Au cours de la récession mondiale de 2020, la dette publique a atteint des sommets sur plusieurs décennies, marquant le plus grand bond en cinq décennies. Depuis le début de 2021, une partie de cette flambée de la dette publique a été annulée, comme la dernière mise à jour de la Banque mondiale Base de données internationale sur l’espace budgétaire suggère. La baisse de la dette reflète en partie l’impact de la forte croissance et de l’inflation élevée des deux dernières années.

Croissance plus forte et inflation plus élevée en 2021-22

L’année 2021 a vu un rebond record de la croissance mondiale après l’effondrement de l’activité en 2020. La croissance mondiale et des économies avancées en 2021 a atteint des sommets en 25 ans de 5,9 % et 5,3 %, respectivement. En 2022, cependant, le resserrement généralisé et rapide de la politique monétaire et l’impact de l’invasion de l’Ukraine par la Fédération de Russie sur les marchés des matières premières ont pesé lourdement sur l’économie mondiale. La croissance mondiale a fortement ralenti de 3 points de pourcentage pour atteindre 2,9 % en 2022.
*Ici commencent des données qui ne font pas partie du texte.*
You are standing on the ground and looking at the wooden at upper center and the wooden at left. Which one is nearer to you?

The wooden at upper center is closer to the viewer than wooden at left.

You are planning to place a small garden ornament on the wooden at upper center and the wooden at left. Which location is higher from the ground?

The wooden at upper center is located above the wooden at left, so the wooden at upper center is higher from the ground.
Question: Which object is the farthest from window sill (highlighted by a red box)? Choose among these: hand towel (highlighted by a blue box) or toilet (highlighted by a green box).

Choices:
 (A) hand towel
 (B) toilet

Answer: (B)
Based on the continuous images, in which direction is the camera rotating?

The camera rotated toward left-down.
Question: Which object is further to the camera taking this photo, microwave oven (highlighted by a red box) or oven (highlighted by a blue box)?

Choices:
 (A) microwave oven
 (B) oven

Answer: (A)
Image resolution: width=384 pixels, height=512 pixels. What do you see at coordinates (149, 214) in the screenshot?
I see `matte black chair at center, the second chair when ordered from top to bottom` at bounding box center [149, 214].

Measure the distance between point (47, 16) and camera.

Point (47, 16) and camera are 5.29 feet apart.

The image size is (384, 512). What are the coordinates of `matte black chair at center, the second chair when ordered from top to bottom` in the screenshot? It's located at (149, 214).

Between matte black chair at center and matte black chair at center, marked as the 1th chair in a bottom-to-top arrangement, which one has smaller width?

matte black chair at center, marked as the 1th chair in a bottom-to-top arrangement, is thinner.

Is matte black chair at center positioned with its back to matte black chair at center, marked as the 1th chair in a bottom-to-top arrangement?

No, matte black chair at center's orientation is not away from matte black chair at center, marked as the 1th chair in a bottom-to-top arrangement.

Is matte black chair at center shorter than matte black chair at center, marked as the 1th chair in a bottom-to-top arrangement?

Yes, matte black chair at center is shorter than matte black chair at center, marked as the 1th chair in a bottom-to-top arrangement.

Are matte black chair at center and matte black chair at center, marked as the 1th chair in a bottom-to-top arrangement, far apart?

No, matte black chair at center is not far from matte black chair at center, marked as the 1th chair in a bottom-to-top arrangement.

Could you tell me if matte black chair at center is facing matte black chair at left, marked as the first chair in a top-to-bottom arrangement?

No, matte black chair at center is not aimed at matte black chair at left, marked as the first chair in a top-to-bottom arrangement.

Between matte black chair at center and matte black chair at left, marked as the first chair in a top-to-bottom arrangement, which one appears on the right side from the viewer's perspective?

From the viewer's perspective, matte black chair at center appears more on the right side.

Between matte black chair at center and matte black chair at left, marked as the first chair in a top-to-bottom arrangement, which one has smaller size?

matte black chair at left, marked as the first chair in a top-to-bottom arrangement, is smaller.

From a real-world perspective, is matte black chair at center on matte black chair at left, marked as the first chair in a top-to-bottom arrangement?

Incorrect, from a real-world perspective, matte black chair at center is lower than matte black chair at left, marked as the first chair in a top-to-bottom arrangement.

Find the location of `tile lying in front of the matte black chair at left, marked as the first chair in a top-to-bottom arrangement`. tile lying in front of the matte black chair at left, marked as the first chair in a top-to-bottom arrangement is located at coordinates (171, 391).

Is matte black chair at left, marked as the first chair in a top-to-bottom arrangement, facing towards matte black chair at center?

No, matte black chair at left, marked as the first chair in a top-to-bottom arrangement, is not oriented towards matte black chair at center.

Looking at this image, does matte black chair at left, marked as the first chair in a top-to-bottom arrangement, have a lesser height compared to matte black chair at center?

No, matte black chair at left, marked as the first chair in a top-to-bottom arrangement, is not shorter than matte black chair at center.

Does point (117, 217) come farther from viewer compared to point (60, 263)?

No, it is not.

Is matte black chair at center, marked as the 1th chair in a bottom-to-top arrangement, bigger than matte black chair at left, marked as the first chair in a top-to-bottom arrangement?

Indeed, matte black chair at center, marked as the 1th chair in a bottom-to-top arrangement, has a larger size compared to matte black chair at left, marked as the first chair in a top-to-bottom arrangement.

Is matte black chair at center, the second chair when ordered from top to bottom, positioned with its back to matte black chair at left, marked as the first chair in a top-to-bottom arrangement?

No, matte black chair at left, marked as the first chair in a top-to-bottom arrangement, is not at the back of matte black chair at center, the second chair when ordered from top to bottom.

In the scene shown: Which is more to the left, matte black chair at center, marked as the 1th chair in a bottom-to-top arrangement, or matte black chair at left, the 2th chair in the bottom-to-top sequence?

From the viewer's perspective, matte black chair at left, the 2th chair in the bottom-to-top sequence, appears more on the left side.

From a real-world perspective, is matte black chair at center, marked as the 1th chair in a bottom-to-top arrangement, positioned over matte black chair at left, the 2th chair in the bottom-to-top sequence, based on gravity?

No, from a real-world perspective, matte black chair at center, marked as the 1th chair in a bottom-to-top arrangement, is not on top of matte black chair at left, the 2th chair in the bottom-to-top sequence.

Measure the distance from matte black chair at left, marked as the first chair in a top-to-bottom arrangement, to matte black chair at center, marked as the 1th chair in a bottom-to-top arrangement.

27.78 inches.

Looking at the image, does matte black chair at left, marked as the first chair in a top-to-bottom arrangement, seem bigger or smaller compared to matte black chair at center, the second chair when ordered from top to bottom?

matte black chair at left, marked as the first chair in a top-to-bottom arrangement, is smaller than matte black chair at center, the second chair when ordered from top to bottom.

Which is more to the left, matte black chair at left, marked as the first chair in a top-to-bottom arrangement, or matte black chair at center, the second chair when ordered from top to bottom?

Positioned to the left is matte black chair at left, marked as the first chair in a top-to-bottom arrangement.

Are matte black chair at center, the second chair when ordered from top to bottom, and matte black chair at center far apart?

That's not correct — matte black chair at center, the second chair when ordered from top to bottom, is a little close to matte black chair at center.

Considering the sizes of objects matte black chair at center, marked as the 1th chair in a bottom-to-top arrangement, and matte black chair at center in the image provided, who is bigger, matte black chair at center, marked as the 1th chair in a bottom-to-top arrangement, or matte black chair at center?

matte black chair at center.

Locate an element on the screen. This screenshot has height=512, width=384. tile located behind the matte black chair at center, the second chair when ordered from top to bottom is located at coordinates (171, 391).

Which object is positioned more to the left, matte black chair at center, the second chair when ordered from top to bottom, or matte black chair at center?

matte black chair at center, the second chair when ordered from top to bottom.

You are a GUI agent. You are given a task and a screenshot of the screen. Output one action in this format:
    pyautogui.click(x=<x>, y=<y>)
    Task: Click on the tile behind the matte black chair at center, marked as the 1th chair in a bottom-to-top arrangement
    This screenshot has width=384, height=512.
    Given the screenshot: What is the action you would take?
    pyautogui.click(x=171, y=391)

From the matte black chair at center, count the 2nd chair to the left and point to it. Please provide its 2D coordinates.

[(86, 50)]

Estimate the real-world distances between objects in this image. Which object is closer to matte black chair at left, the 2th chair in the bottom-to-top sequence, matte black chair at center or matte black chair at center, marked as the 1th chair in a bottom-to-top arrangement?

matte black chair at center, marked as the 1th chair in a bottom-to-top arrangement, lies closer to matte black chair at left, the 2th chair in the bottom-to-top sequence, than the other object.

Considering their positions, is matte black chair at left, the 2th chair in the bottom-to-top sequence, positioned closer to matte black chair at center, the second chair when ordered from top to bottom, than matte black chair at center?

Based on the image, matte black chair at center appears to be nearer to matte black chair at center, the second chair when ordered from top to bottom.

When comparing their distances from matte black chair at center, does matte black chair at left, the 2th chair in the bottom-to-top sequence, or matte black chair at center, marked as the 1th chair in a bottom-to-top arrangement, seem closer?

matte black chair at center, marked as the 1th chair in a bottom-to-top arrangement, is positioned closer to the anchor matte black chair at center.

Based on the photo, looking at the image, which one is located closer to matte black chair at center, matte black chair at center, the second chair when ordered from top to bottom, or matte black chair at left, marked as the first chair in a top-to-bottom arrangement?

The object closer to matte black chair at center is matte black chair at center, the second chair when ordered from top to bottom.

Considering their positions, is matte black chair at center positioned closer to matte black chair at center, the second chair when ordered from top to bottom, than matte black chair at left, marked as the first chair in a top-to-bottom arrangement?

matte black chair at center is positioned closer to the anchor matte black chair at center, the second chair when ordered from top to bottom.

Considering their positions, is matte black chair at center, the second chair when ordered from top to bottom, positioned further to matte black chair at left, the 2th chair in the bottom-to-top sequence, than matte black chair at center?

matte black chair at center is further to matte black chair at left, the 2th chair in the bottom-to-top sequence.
La reprise a quelque peu pris du retard dans les économies de marché émergentes et en développement (EMDE) mais, même dans les EMDE, la croissance de 6,7 % en 2021 était de près de moitié supérieure à sa moyenne de 2000-2019. Comme dans les économies avancées, la croissance des EMDE a également fortement ralenti en 2022, mais était toujours supérieure à sa moyenne de 2000-19 dans plus d’un tiers des EMDE. Les principales exceptions ont été la Chine, où les mesures liées au COVID ont entravé la croissance, et la Russie et l’Ukraine, où la guerre a gravement perturbé l’activité.

Depuis son creux pandémique en mai 2020, l’inflation mondiale a fortement augmenté. En décembre 2021, l’inflation mondiale était passée de 1,2 % en mai 2020 à 5,6 % avant d’atteindre un sommet de 9,6 % en 27 ans en octobre 2022. Depuis lors, elle s’est quelque peu atténuée (à 9,1 % en décembre 2022), mais l’inflation est maintenant au-dessus de la cible dans toutes les inflations ciblant les économies avancées et les EMDE.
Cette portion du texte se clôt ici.